THE READING ROOM: A Brain Science View of Loving Music
When you listen to music, what aspect of it appeals most to you? Do you listen to the lyrics of songs, or are you attuned more to the melody, following the opening melodic notes as they course through the verses and elevate the chorus? Do you listen over and over to that ethereal background vocal in the final verse of James Carr’s “Dark End of the Street,” or are you listening for tinkling keys that lay the sonic foundation of a song or piercing lead guitar runs that dance around crunchy rhythm guitars?
As neuroscientist and record producer Susan Rogers — she was the chief engineer for Prince’s Purple Rain — points out in her euphonious book, This Is What It Sounds Like: What the Music You Love Says About You, “music activates our mind wandering network — and our personal self — more easily and fully than any other art form.” With the deep passion of a lifelong listener and as a scientist interested in how the physical networks of the brain receive and process music, Rogers, with co-writer and fellow neuroscientist Ogi Ogas, dives deep into brain science and music in clear, accessible, and entertaining prose. They demonstrate that we all have a listener profile, and the “qualities of every record [we] hear can be mapped onto the dimensions of [our] listener profile.”

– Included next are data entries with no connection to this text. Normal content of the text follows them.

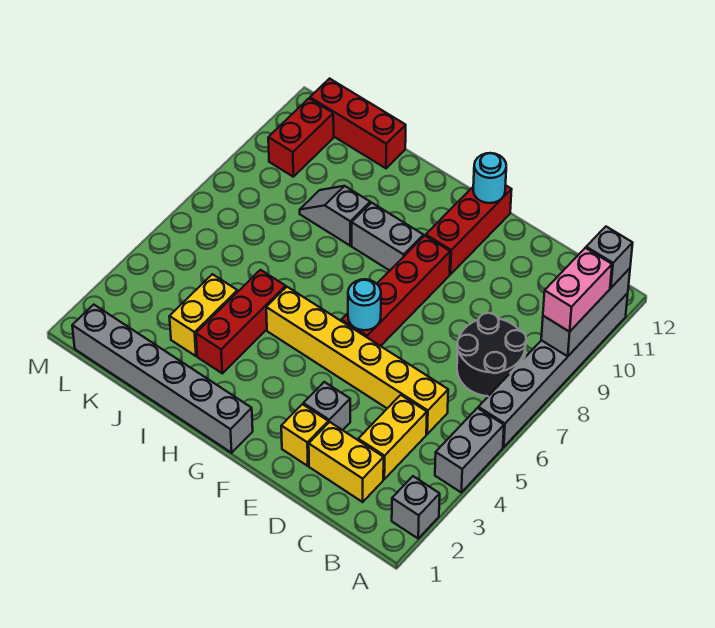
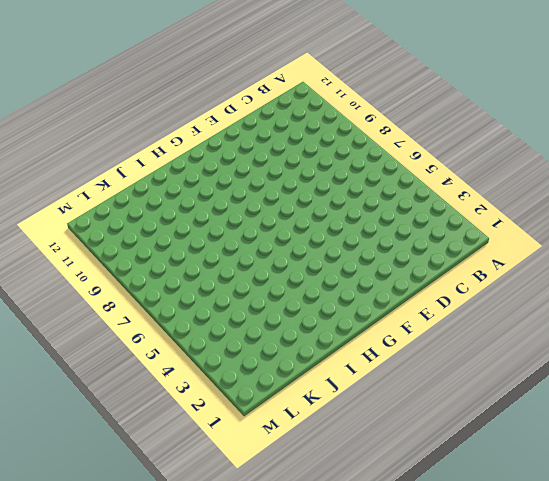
none -> grey 1x1 brick [392,476,440,538]
none -> grey 1x2 brick [435,408,504,492]
none -> grey 1x6 brick [478,293,628,447]

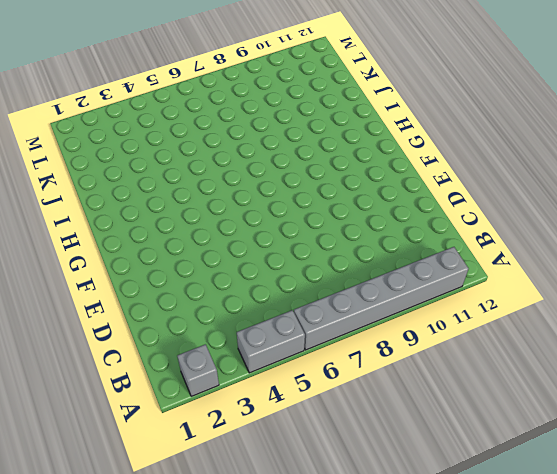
none -> black 2x2 round brick [457,313,526,396]
none -> yellow 1x2 brick [309,422,384,502]
none -> yellow 1x2 brick [358,395,427,479]

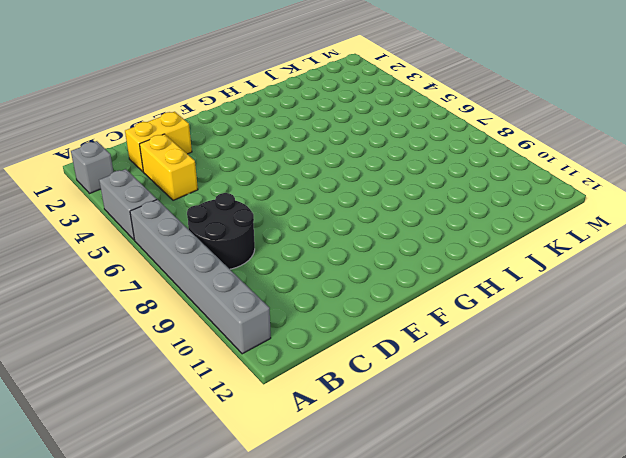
none -> yellow 1x6 brick [266,287,448,434]
none -> yellow 1x1 brick [281,404,328,466]
none -> grey 1x1 brick [303,382,350,430]

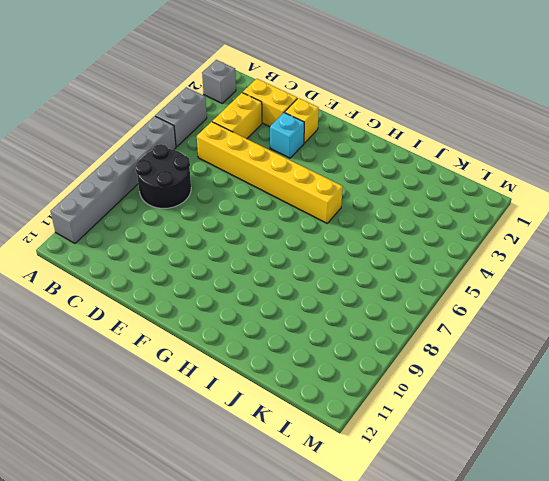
cyan 1x1 brick [270,112,304,158] -> grey 1x1 brick [303,382,350,430]
none -> red 1x4 brick [341,236,450,346]
none -> red 1x3 brick [426,185,512,274]
none -> grey 1x6 brick [72,305,253,453]

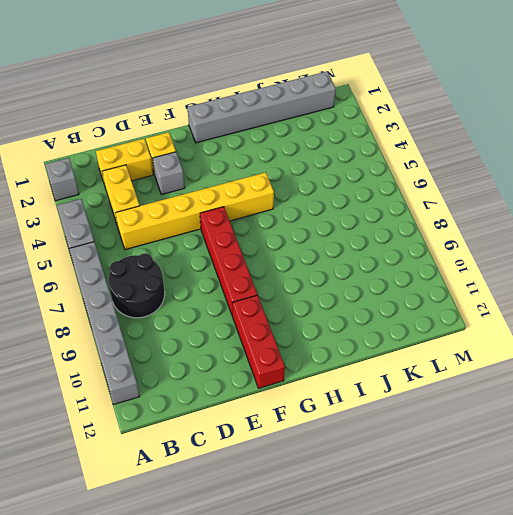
none -> grey 1x2 brick [352,203,423,270]
none -> red 1x3 brick [196,270,286,373]
none -> grey 1x2 slope [300,186,370,246]

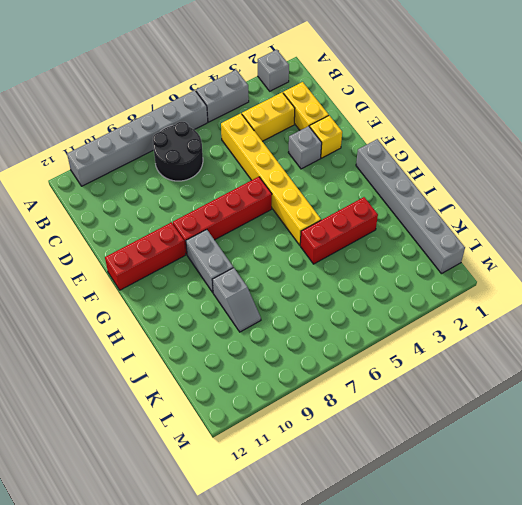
none -> yellow 1x2 brick [169,274,238,356]
none -> red 1x3 brick [310,79,406,168]
none -> red 1x2 brick [268,98,334,177]

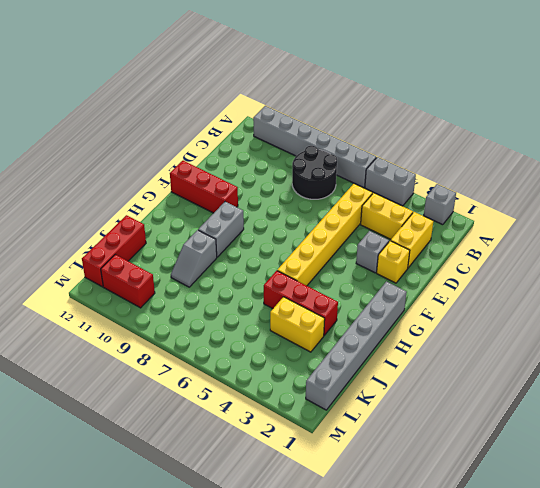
none -> red 1x4 brick [341,236,450,346]
none -> grey 1x3 brick [541,268,630,356]
none -> cyan 1x1 round brick [348,279,381,330]

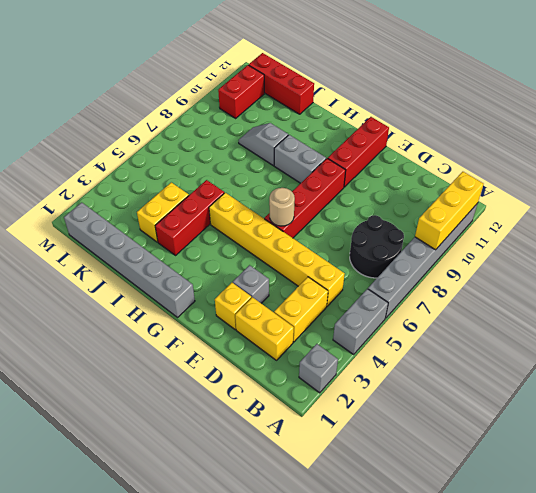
yellow 1x3 brick [415,172,483,250] -> grey 1x3 brick [541,268,630,356]
tan 1x1 round brick [269,188,295,226] -> cyan 1x1 round brick [348,279,381,330]
none -> cyan 1x1 round brick [473,153,506,203]
none -> pink 1x2 brick [543,248,612,332]
none -> grey 1x1 brick [586,227,633,288]

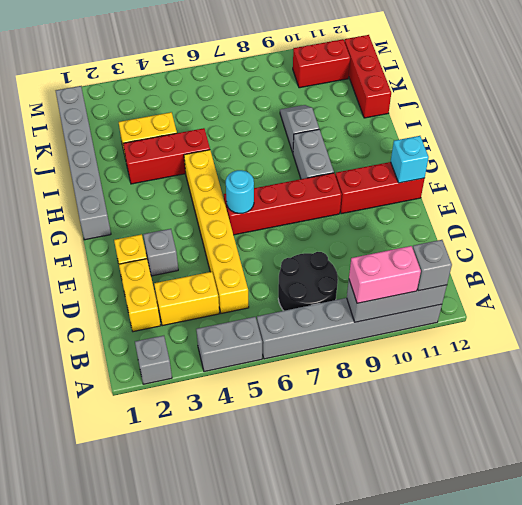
cyan 1x1 brick [391,136,429,183] -> cyan 1x1 round brick [473,153,506,203]

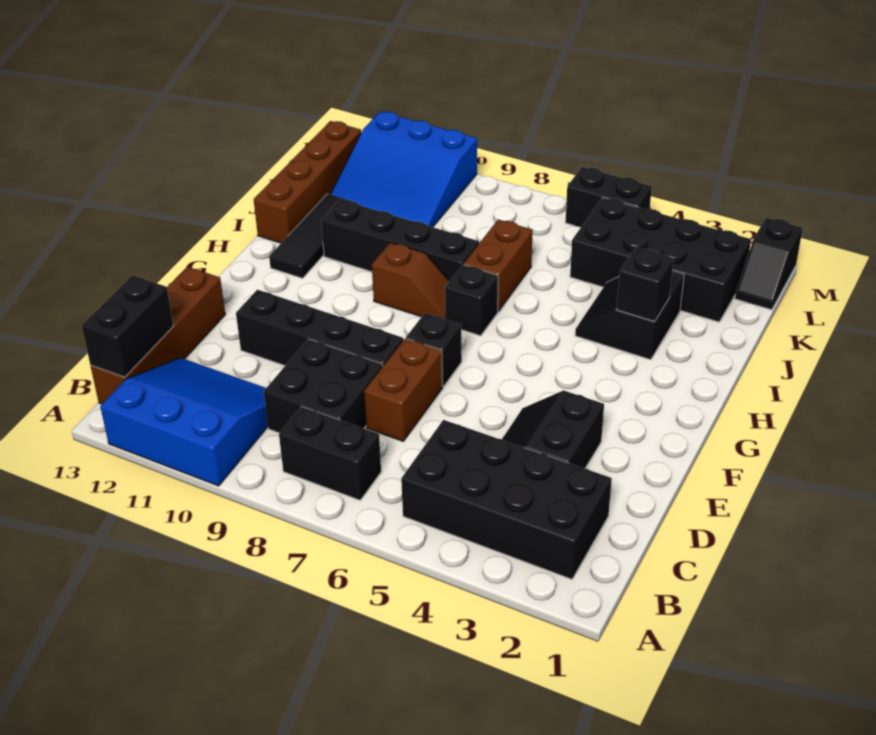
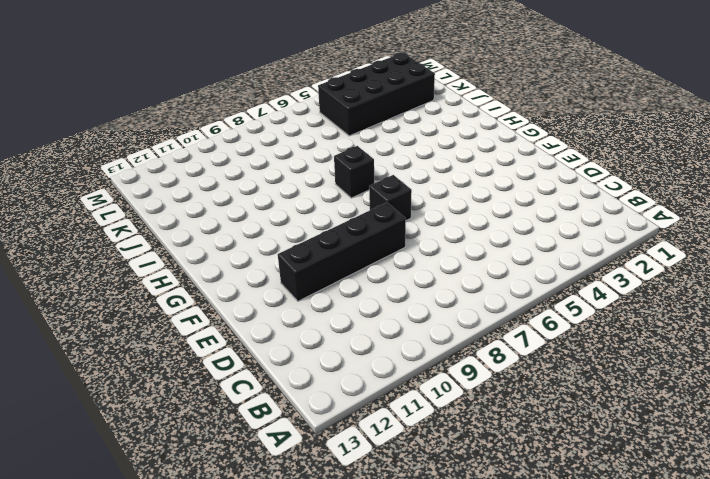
none -> blue 3x3 slope [100,358,268,486]
none -> black 2x4 brick [401,420,612,579]
none -> black 1x2 brick [279,406,381,500]

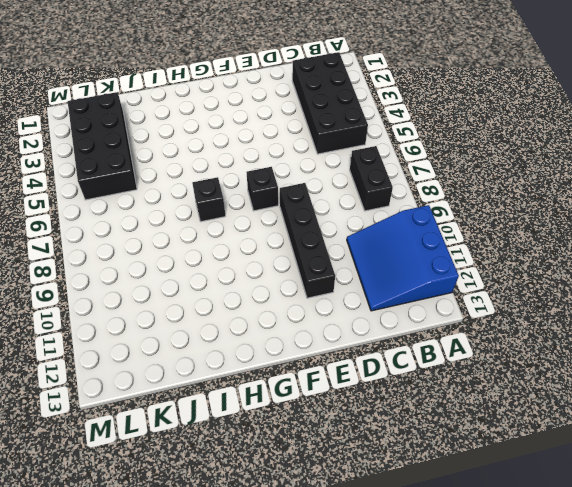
none -> brown 1x4 brick [90,267,225,404]
none -> black 2x2 brick [264,339,383,433]
none -> black 2x2 slope [502,390,604,469]

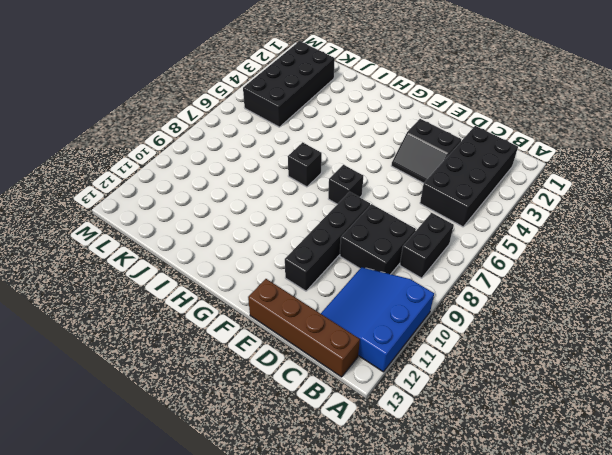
none -> brown 1x2 brick [364,338,443,441]
none -> brown 1x2 slope [372,242,449,319]
none -> black 1x3 tile [269,194,359,278]

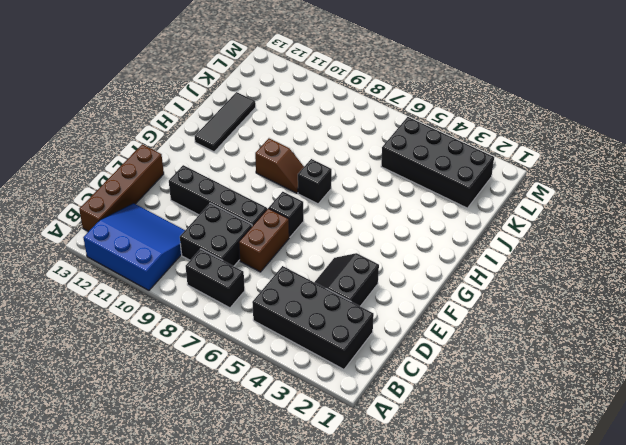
none -> black 2x2 slope [575,271,684,360]
none -> brown 1x2 brick [464,220,533,311]
none -> black 1x4 brick [321,200,479,281]

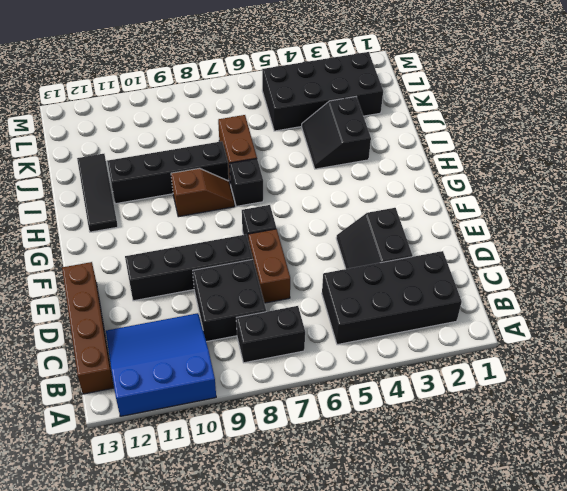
none -> brown 1x4 brick [254,121,361,243]
none -> blue 3x3 slope [330,111,477,227]
none -> black 1x2 slope [735,218,803,310]

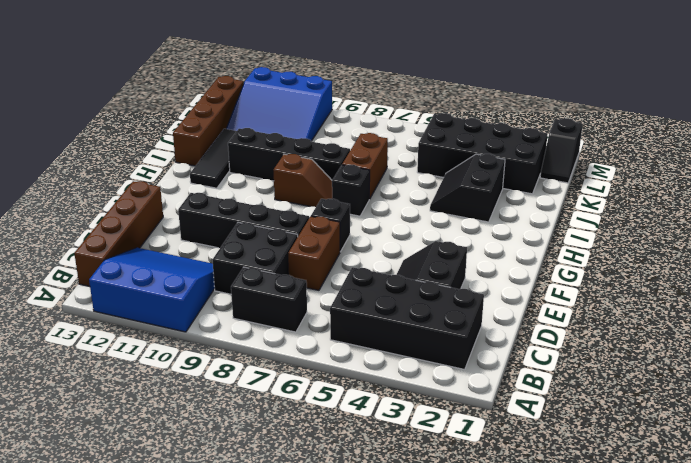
none -> black 1x2 brick [565,167,652,227]
none -> black 1x2 brick [82,275,173,377]
none -> black 1x1 brick [617,247,674,321]

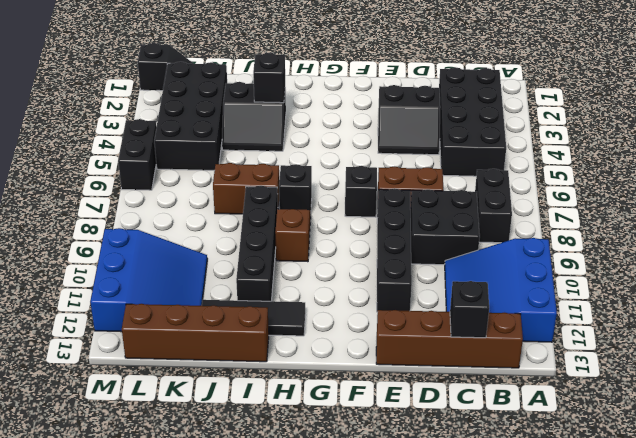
black 1x1 brick [450,281,489,338] -> black 1x2 brick [82,275,173,377]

When we listen to the same song as a friend, why do we often describe the song differently? Rogers contends that it’s because the patterns that shape our individual listener profiles are different. “These divergent reactions are not due primarily to your level of musical training, your circle of teenage friends, or even the year you were born. The music that delivers the maximum gratification to you is determined by seven influential dimensions of musical listening: authenticity, realism, novelty, melody, lyrics, rhythm, and timbre … The dimensions of your listener profile serve as distinctive routes through which your body and brain can fall in love with a piece of music.”
Lyrics, for example, animate our understanding of ourselves in ways that melody and rhythm do not. Some songs whose lyrics are are important to us when we’re young lack the same urgency when we are older. In the same way, some songs we hear when we’re younger don’t resonate with us until we’re older and listen to the lyrics in the context of lived experience. Lyrics are the ways we tell our stories and identify with certain situations or events, placing the song in a certain time in our lives. Thus, we sometimes listen to songs with a fondness, or a sadness, about a time in our lives that was especially joyful or sad or troubled or peaceful. As Rogers points out, “lyrics serve our social lives by stirring up our memories … autobiographical memories are the single most common form of visualization that listeners report experiencing while listening to their favorite music. Many people enjoy reliving scenes from their past, and cite the desire for reminiscence as their main reason for listening to music.”
Rhythm is a musical dimension that functions in a very different way. While lyrics allow us to revel in our individual stories, rhythm brings us together with others as we celebrate in community, letting songs move us as we listen to them. According to Rogers, “a group of people moving as one sends the powerful message that everyone is feeling the same emotions, just as a group of people singing the same lyrics suggests they are thinking the same thoughts.” She continues that “communal music making bypasses the need to express your musical self as an individual, letting you fuse your identity with something larger than yourself.”
We’ve all returned from a concert by a favorite artist still swaying and moving to the rhythm of the songs. We often exclaim how much the music “moves” us. According to Rogers, “of all the ways in which we emotionally bond to music, rhythm and perception is the most fundamental. A record doesn’t require a heart-wrenching melody, a take-your-breath-away lyric, or a chill-inducing timbral design to knock you out and earn your devotion. A groove that matches one of your personal sweet spots for rhythm can make a record feel as though it were tailor-made for your body. When a beat fits you like a bespoke suit, you’ve found true musical love.”
In the end, we listen to music because we love it. “Falling in love with a record follows a similar process of instant attraction, coupled with the peculiar cognitive dissonance of feeling as if you’ve known the music forever …,” Rogers writes. “Love at first listen arises from beneath our conscious considerations, from a deep wellspring of private attraction that even the most passionate music lover may struggle to explain.”
In This Is What It Sounds Like, Rogers and Ogas introduce us to the musical and aesthetic dimensions that shape our listener profile with the passion ofmusic lovers who have listened, and continue to listen, deeply to all kinds of music. This brilliant book adds to the growing number of books — Daniel Levitin’s This Is Your Brain on Music and Oliver Sacks’ Musicophilia are two examples — that illustrate how music maps its way into our neural networks, shaping our lives.